Wenn ein Unternehmen grundsätzlich die Bereitschaft zeigt, sich verändern zu wollen, dann sollte es erst einmal schauen, welche Mitarbeiter noch das Potenzial zum Querdenker haben. Wer hat gute Ideen und traut sie sich auch zu sagen? Wen habe ich noch nicht mundtot gemacht? Dazu brauchts eine Kultur, die Widerspruch erlaubt, wo Mitarbeiter sagen dürfen: „Das funktioniert nicht gut, das können/müssen/sollten wir besser machen.“ Denn meist ist es ja so, dass Mitarbeiter sehr wohl wissen, was man besser/einfacher/verständlicher machen könnte, aber sie dürfen es in ihrem Unternehmen nicht sagen, weil sie sonst mit Komplikationen rechnen müssen: keine Beförderung, kein Jahresbonus, der Chef wird sauer und unterschreibt den Urlaubsantrag nicht … Es gibt immer Gründe, warum Mitarbeiter nichts sagen, obwohl sie wissen, es müsste anders laufen.

„Es gibt im Neuland keine Erfolgsgarantie.“

Darum ist eine Unternehmenskultur mit Erlaubnis – besser noch mit Pflicht – zum Widerspruch der erste Schritt. Der zweite ist die Einführung von Experimentierfeldern, damit Mitarbeiter das, was sie verbessern möchten, auch ausprobieren können. Wichtig ist, dass sie dabei Fehler machen dürfen, dass sie auch scheitern dürfen. Es gibt im Neuland keine Erfolgsgarantie. Berühmtestes Beispiel dafür ist Thomas Edison, der mal gesagt hat, er kenne nun 10.000 Wege, wie eine Glühbirne nicht funktioniert. So ist das auch mit Ideen: Ich muss viele ausprobieren, um eine zu finden, die funktioniert.

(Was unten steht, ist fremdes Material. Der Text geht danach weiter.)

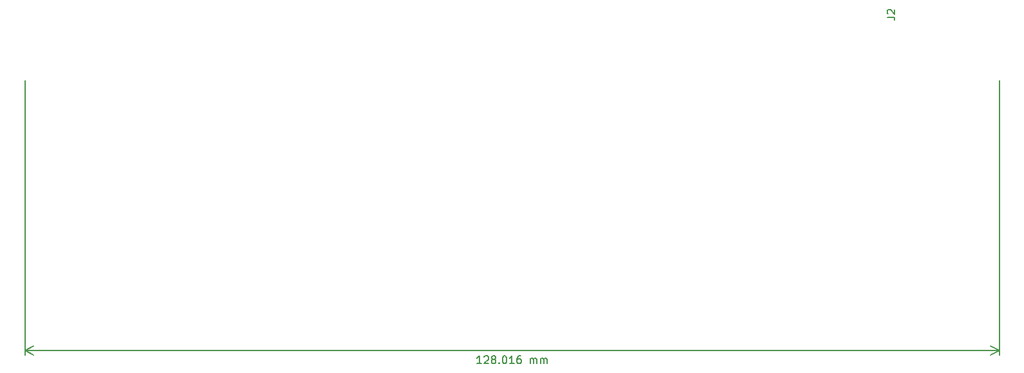
<source format=gbr>
%TF.GenerationSoftware,KiCad,Pcbnew,(5.1.10-1-10_14)*%
%TF.CreationDate,2022-01-29T17:31:24-08:00*%
%TF.ProjectId,phase,70686173-652e-46b6-9963-61645f706362,v1.0.1*%
%TF.SameCoordinates,Original*%
%TF.FileFunction,OtherDrawing,Comment*%
%FSLAX46Y46*%
G04 Gerber Fmt 4.6, Leading zero omitted, Abs format (unit mm)*
G04 Created by KiCad (PCBNEW (5.1.10-1-10_14)) date 2022-01-29 17:31:24*
%MOMM*%
%LPD*%
G01*
G04 APERTURE LIST*
%ADD10C,0.150000*%
G04 APERTURE END LIST*
D10*
X101108380Y-149072379D02*
X100536952Y-149072379D01*
X100822666Y-149072379D02*
X100822666Y-148072379D01*
X100727428Y-148215237D01*
X100632190Y-148310475D01*
X100536952Y-148358094D01*
X101489333Y-148167618D02*
X101536952Y-148119999D01*
X101632190Y-148072379D01*
X101870285Y-148072379D01*
X101965523Y-148119999D01*
X102013142Y-148167618D01*
X102060761Y-148262856D01*
X102060761Y-148358094D01*
X102013142Y-148500951D01*
X101441714Y-149072379D01*
X102060761Y-149072379D01*
X102632190Y-148500951D02*
X102536952Y-148453332D01*
X102489333Y-148405713D01*
X102441714Y-148310475D01*
X102441714Y-148262856D01*
X102489333Y-148167618D01*
X102536952Y-148119999D01*
X102632190Y-148072379D01*
X102822666Y-148072379D01*
X102917904Y-148119999D01*
X102965523Y-148167618D01*
X103013142Y-148262856D01*
X103013142Y-148310475D01*
X102965523Y-148405713D01*
X102917904Y-148453332D01*
X102822666Y-148500951D01*
X102632190Y-148500951D01*
X102536952Y-148548570D01*
X102489333Y-148596189D01*
X102441714Y-148691427D01*
X102441714Y-148881903D01*
X102489333Y-148977141D01*
X102536952Y-149024760D01*
X102632190Y-149072379D01*
X102822666Y-149072379D01*
X102917904Y-149024760D01*
X102965523Y-148977141D01*
X103013142Y-148881903D01*
X103013142Y-148691427D01*
X102965523Y-148596189D01*
X102917904Y-148548570D01*
X102822666Y-148500951D01*
X103441714Y-148977141D02*
X103489333Y-149024760D01*
X103441714Y-149072379D01*
X103394095Y-149024760D01*
X103441714Y-148977141D01*
X103441714Y-149072379D01*
X104108380Y-148072379D02*
X104203619Y-148072379D01*
X104298857Y-148119999D01*
X104346476Y-148167618D01*
X104394095Y-148262856D01*
X104441714Y-148453332D01*
X104441714Y-148691427D01*
X104394095Y-148881903D01*
X104346476Y-148977141D01*
X104298857Y-149024760D01*
X104203619Y-149072379D01*
X104108380Y-149072379D01*
X104013142Y-149024760D01*
X103965523Y-148977141D01*
X103917904Y-148881903D01*
X103870285Y-148691427D01*
X103870285Y-148453332D01*
X103917904Y-148262856D01*
X103965523Y-148167618D01*
X104013142Y-148119999D01*
X104108380Y-148072379D01*
X105394095Y-149072379D02*
X104822666Y-149072379D01*
X105108380Y-149072379D02*
X105108380Y-148072379D01*
X105013142Y-148215237D01*
X104917904Y-148310475D01*
X104822666Y-148358094D01*
X106251238Y-148072379D02*
X106060761Y-148072379D01*
X105965523Y-148119999D01*
X105917904Y-148167618D01*
X105822666Y-148310475D01*
X105775047Y-148500951D01*
X105775047Y-148881903D01*
X105822666Y-148977141D01*
X105870285Y-149024760D01*
X105965523Y-149072379D01*
X106156000Y-149072379D01*
X106251238Y-149024760D01*
X106298857Y-148977141D01*
X106346476Y-148881903D01*
X106346476Y-148643808D01*
X106298857Y-148548570D01*
X106251238Y-148500951D01*
X106156000Y-148453332D01*
X105965523Y-148453332D01*
X105870285Y-148500951D01*
X105822666Y-148548570D01*
X105775047Y-148643808D01*
X107536952Y-149072379D02*
X107536952Y-148405713D01*
X107536952Y-148500951D02*
X107584571Y-148453332D01*
X107679809Y-148405713D01*
X107822666Y-148405713D01*
X107917904Y-148453332D01*
X107965523Y-148548570D01*
X107965523Y-149072379D01*
X107965523Y-148548570D02*
X108013142Y-148453332D01*
X108108380Y-148405713D01*
X108251238Y-148405713D01*
X108346476Y-148453332D01*
X108394095Y-148548570D01*
X108394095Y-149072379D01*
X108870285Y-149072379D02*
X108870285Y-148405713D01*
X108870285Y-148500951D02*
X108917904Y-148453332D01*
X109013142Y-148405713D01*
X109156000Y-148405713D01*
X109251238Y-148453332D01*
X109298857Y-148548570D01*
X109298857Y-149072379D01*
X109298857Y-148548570D02*
X109346476Y-148453332D01*
X109441714Y-148405713D01*
X109584571Y-148405713D01*
X109679809Y-148453332D01*
X109727428Y-148548570D01*
X109727428Y-149072379D01*
X41148000Y-147319999D02*
X169164000Y-147319999D01*
X41148000Y-111760000D02*
X41148000Y-147906420D01*
X169164000Y-111760000D02*
X169164000Y-147906420D01*
X169164000Y-147319999D02*
X168037496Y-147906420D01*
X169164000Y-147319999D02*
X168037496Y-146733578D01*
X41148000Y-147319999D02*
X42274504Y-147906420D01*
X41148000Y-147319999D02*
X42274504Y-146733578D01*
%TO.C,J2*%
X154416380Y-103457333D02*
X155130666Y-103457333D01*
X155273523Y-103504952D01*
X155368761Y-103600190D01*
X155416380Y-103743047D01*
X155416380Y-103838285D01*
X154511619Y-103028761D02*
X154464000Y-102981142D01*
X154416380Y-102885904D01*
X154416380Y-102647809D01*
X154464000Y-102552571D01*
X154511619Y-102504952D01*
X154606857Y-102457333D01*
X154702095Y-102457333D01*
X154844952Y-102504952D01*
X155416380Y-103076380D01*
X155416380Y-102457333D01*
%TD*%
M02*

</source>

„Eine Idee muss die Chance haben, ins Leben zu kommen!“

Ich höre aber oft von Unternehmen: "Ideen hätten wir schon, aber wir wissen nicht, ob es sich rentiert …" Das weiß man zu Beginn nie und es ist absolut unrealistisch, gleich mit Zahlen arbeiten zu wollen – die kann man erst liefern, wenn man die Idee ausprobieren konnte. Eine Idee muss die Chance haben, ins Leben zu kommen! Und wenn die Idee mit Kunden zu tun hat, dann müssen diese so früh wie möglich mit in die Entwicklung eingebunden werden. Nur so kann man sicher sein, dass man den Kunden immer das bietet, was ihren Bedürfnissen entspricht und sie immer wieder begeistert.

Zur Person #

Anne M. Schüller ist Managementdenkerin, Keynote-Speaker, Autorin und Businesscoach. Nach über zwanzig Jahren in leitenden Positionen internationaler Dienstleistungsunternehmen verabschiedete sie sich 2002 aus der Konzernwelt, um als Beraterin und Vortragende den Weg für alternative, zeitgemäße Organisationsstrukturen zu ebnen.